Knowledge is the competitive advantage most salespeople ignore. So, perfect your pitch by perfecting your preparation. Don’t be one of “them” in 2026.
3. Build a 12-Month Engagement Plan for Each Target.
A real target account program has structure, rhythm, and intentionality, not a “call them once a month and hope.”
Build a 12-month plan for each target account that includes introductory calls, technical presentations, plant tours, lunch and learns, sample builds, case studies, quarterly check-ins, face-to-face meetings, trade show interactions, quarterly NPI discussions, and regular value-add communication.
Instead of trying to sell them a board on your first call, build trust, familiarity, and expertise. Target accounts follow companies that show up consistently, care deeply, listen well, and solve real problems.
Most suppliers disappear after the first “no.” But you will not—and that’s how you win.
4. Assign Ownership: One Person Owns Each Target.
One common mistake is that everyone is responsible for every account, which means that no one is responsible for anything.
Every single target account must have a clear owner, and that owner must be responsible for:
- Building the relationship
- Driving communication
- Coordinating engineering support
- Tracking progress
- Documenting touchpoints
- Reporting status
- Adjusting strategy
- Staying relentlessly persistent
Accountability creates momentum, while shared responsibility creates excuses. If you want a disciplined target-account program in 2026, you need one owner per account.
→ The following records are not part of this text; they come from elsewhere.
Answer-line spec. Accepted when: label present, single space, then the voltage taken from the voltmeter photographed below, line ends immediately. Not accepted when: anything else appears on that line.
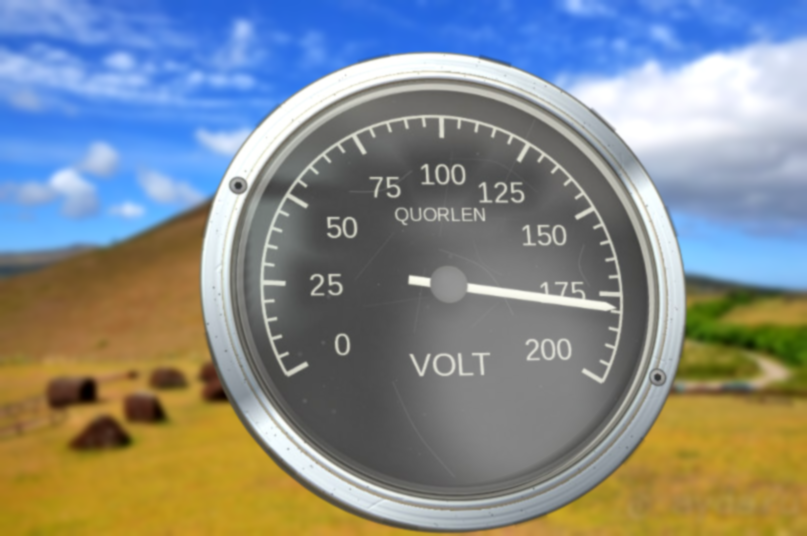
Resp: 180 V
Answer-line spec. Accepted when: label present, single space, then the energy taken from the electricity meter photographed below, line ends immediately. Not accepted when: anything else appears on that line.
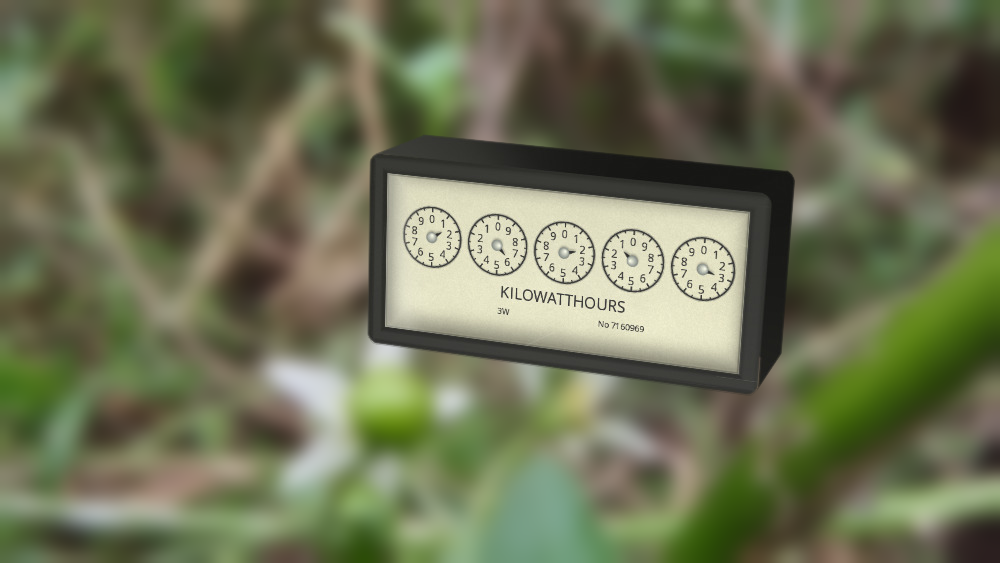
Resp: 16213 kWh
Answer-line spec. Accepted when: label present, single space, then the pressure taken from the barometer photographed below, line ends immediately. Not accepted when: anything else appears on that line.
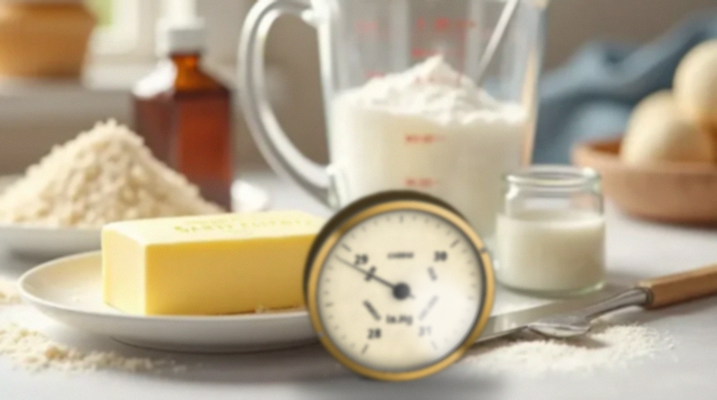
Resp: 28.9 inHg
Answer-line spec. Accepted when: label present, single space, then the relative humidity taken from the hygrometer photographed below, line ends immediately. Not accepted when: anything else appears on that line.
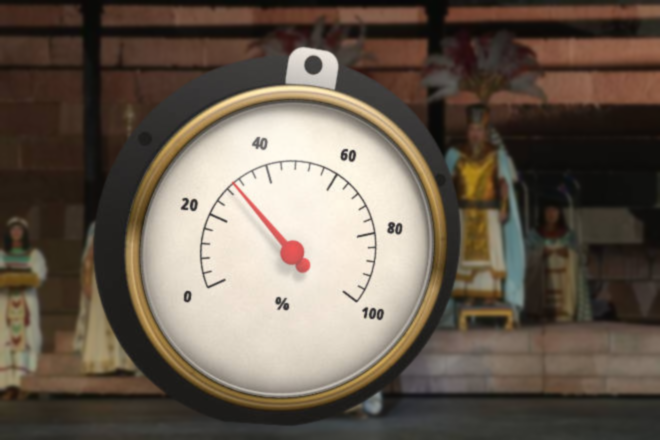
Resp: 30 %
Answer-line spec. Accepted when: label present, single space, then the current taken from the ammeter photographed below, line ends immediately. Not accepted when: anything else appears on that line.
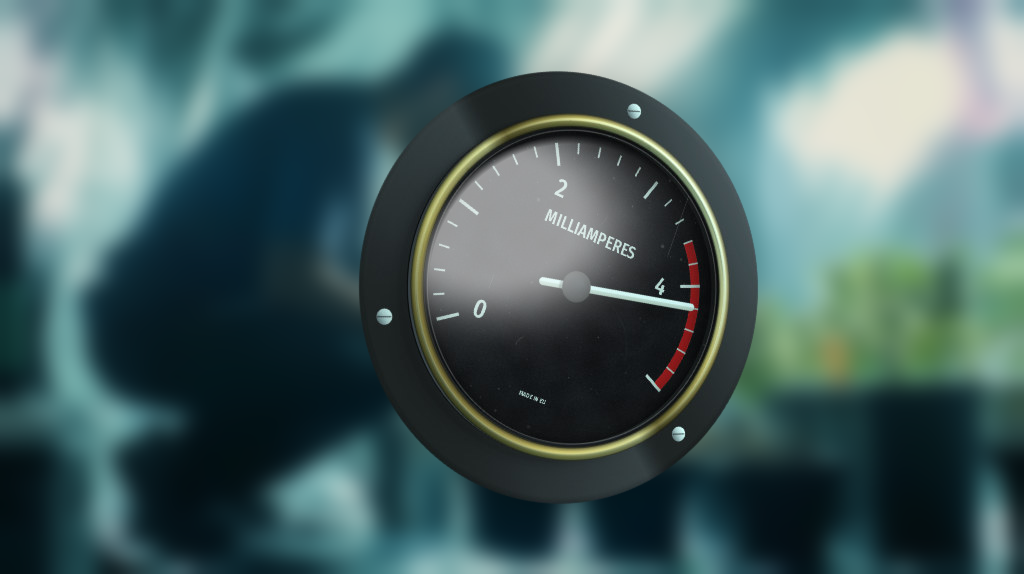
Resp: 4.2 mA
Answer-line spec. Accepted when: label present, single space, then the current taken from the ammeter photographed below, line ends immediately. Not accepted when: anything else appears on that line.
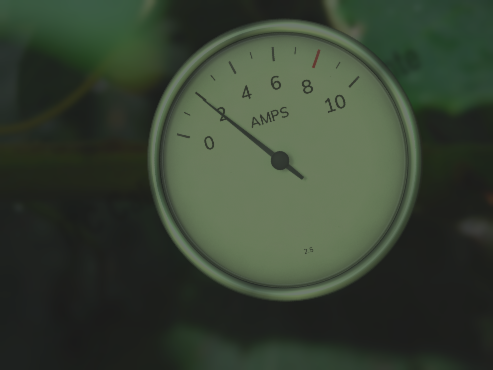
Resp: 2 A
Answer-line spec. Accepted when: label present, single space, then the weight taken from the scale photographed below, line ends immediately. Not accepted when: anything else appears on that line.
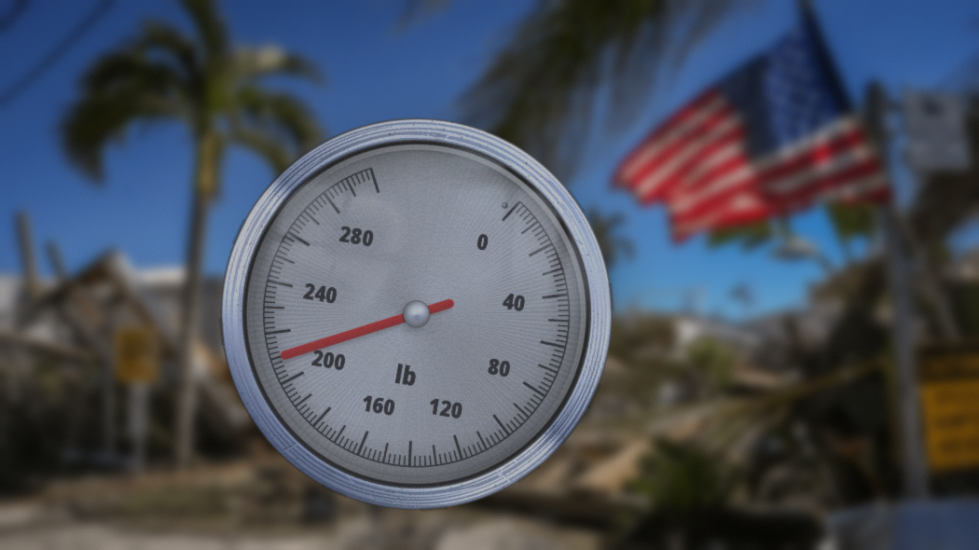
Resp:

No exceptions.
5. Measure Progress Weekly: Celebrate Movement, Not Just Wins
Many companies only measure bookings, but that’s like a gym only measuring weight loss.
You miss everything that actually drives the result.
With target accounts, you measure calls made, conversations had, contacts added, meetings booked, samples requested, engineering discussions held, proposals submitted, problems solved, responsiveness, relationship milestones, and opportunities uncovered.
Remember that progress is the goal and bookings are the outcome. If you measure only wins, you will only work at year-end. If you measure progress, you will win all year long.
So, track and review it, then reward it. What gets measured gets done.
The Story Every Company Needs to Hear
Years ago, I worked with a shop that was always “one big customer away” from a breakthrough. Every year, they told me the same thing.
Then one year, they decided to try something different. They built a target account list of 15 companies they had no business winning. Honestly, I thought it was too ambitious.
But they got serious. They researched, prepared, made calls, visited, sent samples, follow up, solved problems that no one else would, and stayed present long after the competitors walked away.
By the end of the year, they won four of the 15. The results meant the company quadrupled, hired 40 new people, added two new shifts, and became a serious player. It wasn’t because of luck, but because of focus.
Target accounts change everything.
The Common-Sense Bottom Line
If you want a stronger 2026, stop chasing anyone and start pursuing someone.
Get focused, disciplined, intentional, persistent, organized, and bold. The companies that succeed in 2026 will not be the ones making the most calls, but the right calls. They will do it consistently, intentionally, and with a plan.
Target accounts are a strategy, and 2026 is the year to get it right.
Dan Beaulieu is president of D.B. Management and an I-Connect007 columnist.